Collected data
::::

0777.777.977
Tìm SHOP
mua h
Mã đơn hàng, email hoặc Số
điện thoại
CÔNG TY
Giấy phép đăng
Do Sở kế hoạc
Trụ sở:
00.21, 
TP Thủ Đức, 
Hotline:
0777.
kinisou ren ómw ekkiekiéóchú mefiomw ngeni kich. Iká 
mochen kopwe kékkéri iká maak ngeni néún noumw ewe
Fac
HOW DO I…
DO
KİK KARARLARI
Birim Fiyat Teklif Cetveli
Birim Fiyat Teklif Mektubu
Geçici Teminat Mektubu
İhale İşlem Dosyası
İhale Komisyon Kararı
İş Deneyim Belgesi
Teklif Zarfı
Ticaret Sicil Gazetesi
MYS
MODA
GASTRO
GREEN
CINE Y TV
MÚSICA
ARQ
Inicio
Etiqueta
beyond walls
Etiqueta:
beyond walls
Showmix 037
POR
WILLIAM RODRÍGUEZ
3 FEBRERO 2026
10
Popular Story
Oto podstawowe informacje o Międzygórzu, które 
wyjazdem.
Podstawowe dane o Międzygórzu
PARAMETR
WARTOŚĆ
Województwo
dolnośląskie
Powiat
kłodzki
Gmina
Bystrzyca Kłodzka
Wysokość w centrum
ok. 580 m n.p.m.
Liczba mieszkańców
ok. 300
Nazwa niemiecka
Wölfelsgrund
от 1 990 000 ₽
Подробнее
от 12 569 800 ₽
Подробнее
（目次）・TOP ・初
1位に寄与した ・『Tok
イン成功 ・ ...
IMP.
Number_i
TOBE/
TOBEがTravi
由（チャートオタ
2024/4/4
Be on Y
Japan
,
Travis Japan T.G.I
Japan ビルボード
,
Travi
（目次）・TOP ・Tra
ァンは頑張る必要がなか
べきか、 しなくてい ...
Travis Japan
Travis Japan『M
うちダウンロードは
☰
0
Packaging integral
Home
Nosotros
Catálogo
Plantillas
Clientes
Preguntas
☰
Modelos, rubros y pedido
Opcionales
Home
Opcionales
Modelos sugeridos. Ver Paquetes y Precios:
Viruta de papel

::::

What you need to do:
In the records above, find each line holding "Modelos" and copy it.

Task output:
Modelos, rubros y pedido
Modelos sugeridos. Ver Paquetes y Precios:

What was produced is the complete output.